▸ Passage for review:
Sounds like .NET Core is aimed mostly just at the Linux world or the mobile
world or people who want to be able to run the same code on both Linux and
Windows. But I'm staying with Windows desktop and Windows Server -- already
spent too much on getting good enough with Windows.

I have to suspect that Microsoft will continue to support Windows developers,
including with VB.NET. If all Microsoft does with VB.NET is fix bugs, then
fine with me. I'm not sure I have yet found a bug; so, fixing bugs in VB.NET
should be easy enough for Microsoft.

I'm not really a _programmer_ ; instead I'm an applied mathematician and
business man who also writes software. Since this thread is about startups,
the core of my startup is some applied math I derived -- and then programmed,
with a Web site for the users.

I would guess that if Microsoft wants all their major languages to run on both
Windows and Linux, then that will be a lot of work and something for the
future that I don't have to worry about.

▸ Problems and tasks:
**A.** Answer these questions about the .NET comment:
(i) Which two kinds of Windows does the writer say they are staying with?
(ii) How does the writer describe themselves instead of as a programmer?
(iii) What is the core of the writer's startup?
**B.** From the .NET comment, quote the part that opens with the words containing "I have to suspect" and closes with "for the users.".
The lines given next have no connection to the .NET comment.

▸ Dataset entries:
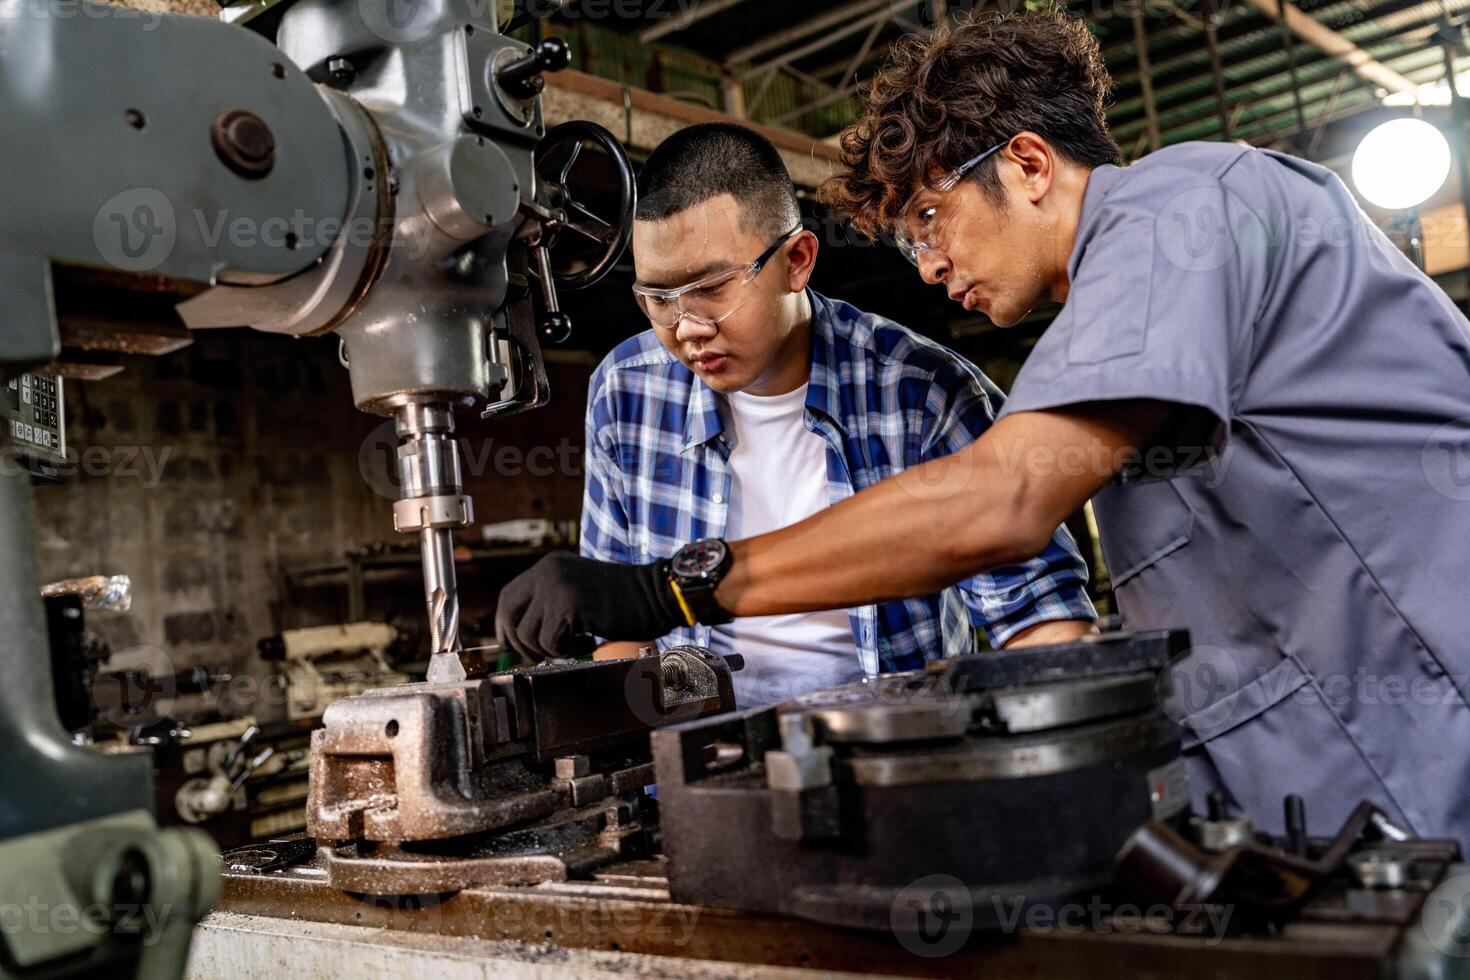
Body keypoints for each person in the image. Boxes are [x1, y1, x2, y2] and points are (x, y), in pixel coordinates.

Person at [497, 9, 1470, 845]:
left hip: (1428, 746)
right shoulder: (1097, 337)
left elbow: (1000, 501)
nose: (925, 264)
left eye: (930, 216)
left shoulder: (1196, 207)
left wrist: (671, 587)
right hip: (1327, 793)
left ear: (1030, 164)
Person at [576, 122, 1095, 708]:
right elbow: (620, 630)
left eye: (714, 288)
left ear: (797, 260)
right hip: (698, 759)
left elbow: (1037, 616)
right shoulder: (626, 393)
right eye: (658, 299)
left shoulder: (924, 395)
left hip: (892, 758)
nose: (687, 327)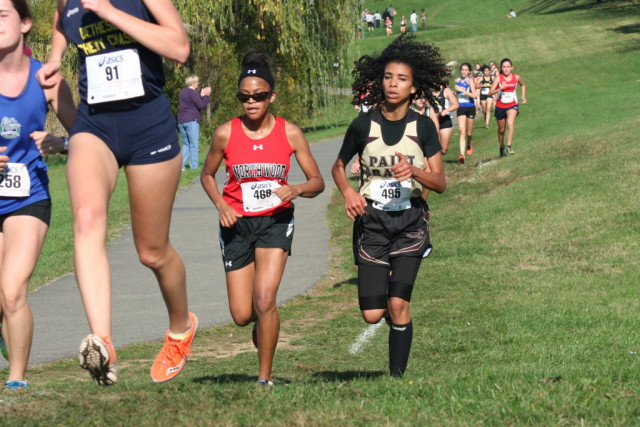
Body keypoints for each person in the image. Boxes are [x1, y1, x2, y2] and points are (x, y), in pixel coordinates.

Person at [36, 0, 198, 386]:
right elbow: (62, 19)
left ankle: (180, 328)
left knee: (152, 252)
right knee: (87, 217)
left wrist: (106, 10)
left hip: (149, 129)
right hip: (95, 126)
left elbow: (179, 47)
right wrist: (56, 56)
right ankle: (102, 344)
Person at [200, 50, 324, 386]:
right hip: (236, 223)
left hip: (275, 221)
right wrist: (221, 206)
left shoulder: (290, 133)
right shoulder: (226, 133)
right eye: (244, 97)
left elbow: (318, 182)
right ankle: (261, 322)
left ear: (271, 96)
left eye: (258, 96)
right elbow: (207, 175)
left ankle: (264, 379)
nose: (251, 102)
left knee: (265, 298)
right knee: (242, 314)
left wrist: (296, 189)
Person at [331, 34, 448, 378]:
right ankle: (385, 289)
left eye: (402, 79)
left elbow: (440, 183)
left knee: (399, 305)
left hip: (410, 223)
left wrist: (414, 171)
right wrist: (349, 194)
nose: (393, 84)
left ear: (414, 87)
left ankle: (396, 379)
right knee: (371, 313)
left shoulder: (423, 127)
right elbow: (338, 166)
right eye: (388, 77)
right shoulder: (363, 125)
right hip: (372, 223)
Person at [0, 0, 76, 390]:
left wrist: (58, 143)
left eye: (2, 15)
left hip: (27, 198)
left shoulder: (45, 78)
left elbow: (87, 140)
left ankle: (17, 380)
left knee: (12, 289)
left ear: (26, 23)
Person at [488, 58, 526, 157]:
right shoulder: (498, 78)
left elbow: (523, 85)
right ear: (501, 68)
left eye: (508, 67)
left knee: (510, 122)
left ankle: (509, 145)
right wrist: (500, 88)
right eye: (504, 67)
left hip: (512, 104)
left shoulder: (516, 77)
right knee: (501, 130)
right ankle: (501, 147)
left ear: (512, 67)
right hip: (500, 105)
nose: (506, 69)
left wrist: (523, 97)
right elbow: (490, 92)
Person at [178, 75, 211, 171]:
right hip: (191, 120)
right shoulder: (192, 92)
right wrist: (206, 96)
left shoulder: (183, 92)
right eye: (197, 82)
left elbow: (192, 102)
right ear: (193, 83)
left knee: (186, 144)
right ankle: (194, 167)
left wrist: (200, 95)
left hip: (181, 120)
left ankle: (179, 166)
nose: (198, 83)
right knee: (193, 145)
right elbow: (201, 105)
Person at [454, 63, 477, 163]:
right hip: (461, 108)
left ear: (469, 72)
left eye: (466, 70)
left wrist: (462, 90)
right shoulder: (457, 81)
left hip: (470, 107)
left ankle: (469, 143)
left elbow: (474, 95)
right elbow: (457, 93)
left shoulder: (470, 81)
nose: (464, 71)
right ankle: (462, 155)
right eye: (462, 69)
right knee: (462, 131)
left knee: (469, 132)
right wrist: (455, 92)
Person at [432, 81, 458, 155]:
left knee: (444, 149)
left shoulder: (446, 91)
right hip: (432, 120)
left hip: (445, 119)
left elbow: (456, 105)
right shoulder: (428, 92)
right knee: (434, 147)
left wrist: (446, 111)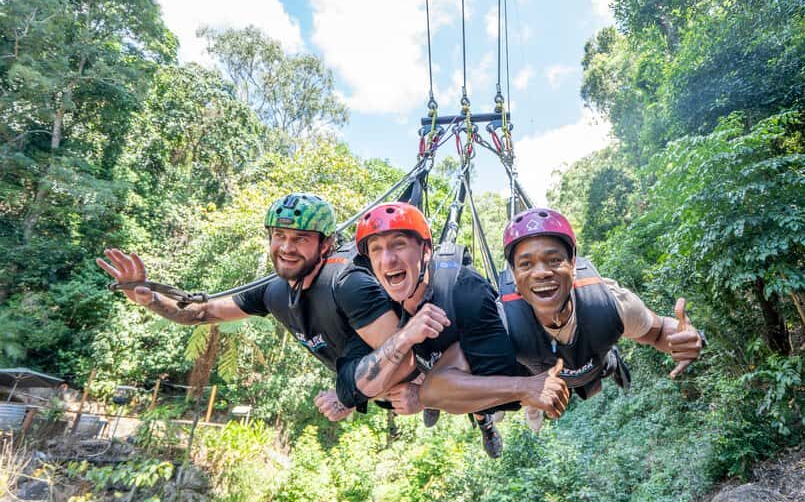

▸ Answer set:
**A.**
(i) Windows desktop and Windows Server.
(ii) As an applied mathematician and business man who also writes software.
(iii) Some applied math the writer derived and then programmed, with a Web site for the users.

**B.**
I have to suspect that Microsoft will continue to support Windows developers,
including with VB.NET. If all Microsoft does with VB.NET is fix bugs, then
fine with me. I'm not sure I have yet found a bug; so, fixing bugs in VB.NET
should be easy enough for Microsoft.

I'm not really a _programmer_ ; instead I'm an applied mathematician and
business man who also writes software. Since this thread is about startups,
the core of my startup is some applied math I derived -- and then programmed,
with a Web site for the users.